A and B subsample differentiation when reading rv lightcone files with read_asdf()

boryanah opened this issue 2 years ago · comments

Currently when I read the rv light cone outputs with read_asdf I get no error messages but also can't seem to be able to check whether I am loading A/B or both (might be some options I haven't considered)

Lehman Garrison · Answer 1 · Sat Feb 05 2022 00:36:56 GMT+0800 (China Standard Time)

I had to remind myself, but the LightCone0_rv_Step*.asdf files are indeed all A+B, mentioned here: https://abacussummit.readthedocs.io/en/latest/data-products.html#light-cones

boryanah · Answer 2 · Sat Feb 05 2022 02:01:46 GMT+0800 (China Standard Time)

that makes sense -- I think that's the text I used in the light cone paper as well -- I just wonder if there is a way to make that more explicit to the user and even allow them to load only A or only B, though I realize the latter may not be possible?

Lehman Garrison · Answer 3 · Sat Feb 05 2022 02:17:24 GMT+0800 (China Standard Time)

Maybe something like:

if verbose and header['OutputType'] == 'LightCone':
    print(f'Loading "{fn.name}", which contains the A and B subsamples (10% total)')

We could also populate a new header field like "SubsampleFraction = 0.1".

I don't think we can load A and B separately; I think they're mixed together in the files. It's probably possible to read the PID files and eliminate the B particles, which would save memory, but not IO time. We could open that as a TODO issue if you're finding that your light cone analyses are memory-constrained.

boryanah · Answer 4 · Sat Feb 05 2022 03:02:40 GMT+0800 (China Standard Time)

I see -- I think a message like that is helpful!
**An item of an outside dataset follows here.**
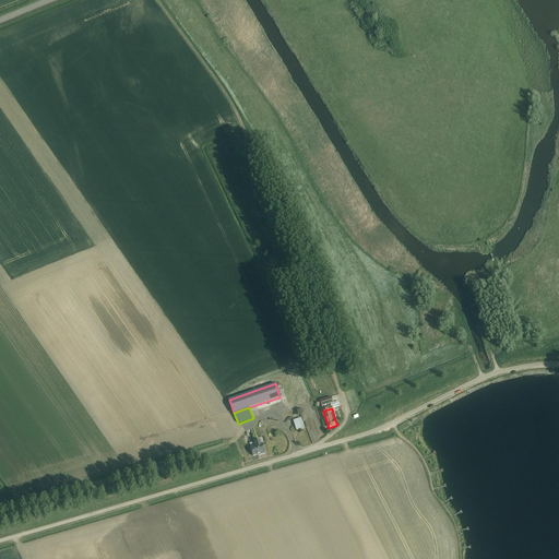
[(301,419),(294,421),(296,431),(305,428),(301,419)]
BTW, in the documentation, we should change the origin of the observer to -990, -990, -990 rather than -950, -950, -950

Lehman Garrison · Answer 5 · Sat Feb 05 2022 03:09:59 GMT+0800 (China Standard Time)

Great! Please go ahead and fix that in the documentation, and if you'd like to PR the message to the user, that would be great.
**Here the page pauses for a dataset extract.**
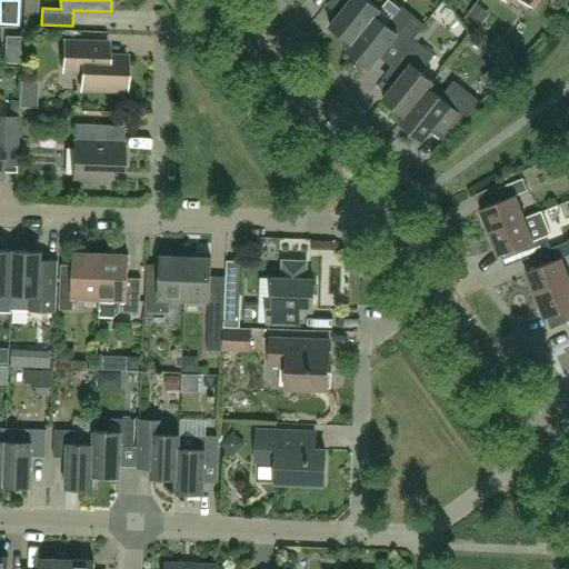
[(350,0),(330,26),(352,43),(352,45),(376,16),(381,10),(368,0),(350,0)]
A more robust solution would also check header['SimSet'] == 'AbacusSummit' and use ParticleSubsampleA + ParticleSubsampleB instead of 10%.

boryanah · Answer 6 · Wed Feb 09 2022 17:00:35 GMT+0800 (China Standard Time)

Created new PR with the SubsampleFraction fix. My preference would be to always output that message regardless of verbosity (which since it's passed in kwargs might not be too obvious to the end user). Let me know what you think!

Also, I fixed the documentation in the readthedocs for the origin location

boryanah · Answer 7 · Wed Feb 09 2022 17:01:43 GMT+0800 (China Standard Time)

Also as an end user it's not obvious to me that the way to read the header dictionary it to do table.meta of the output from read_abacus()

Lehman Garrison · Answer 8 · Thu Feb 10 2022 05:33:44 GMT+0800 (China Standard Time)

If you want to "unhide" the verbose kwarg by making it a proper parameter that's fine with me! We can even set the default to True if you like. I think we ought to keep a way to toggle it off, though; we don't want it cluttering script output if people are running this as part of a pipeline where they might call this function many times.

And I agree, table.meta is not immediately obvious. It is a standard Astropy Table feature (i.e. we aren't inventing this name), but we could definitely document it better.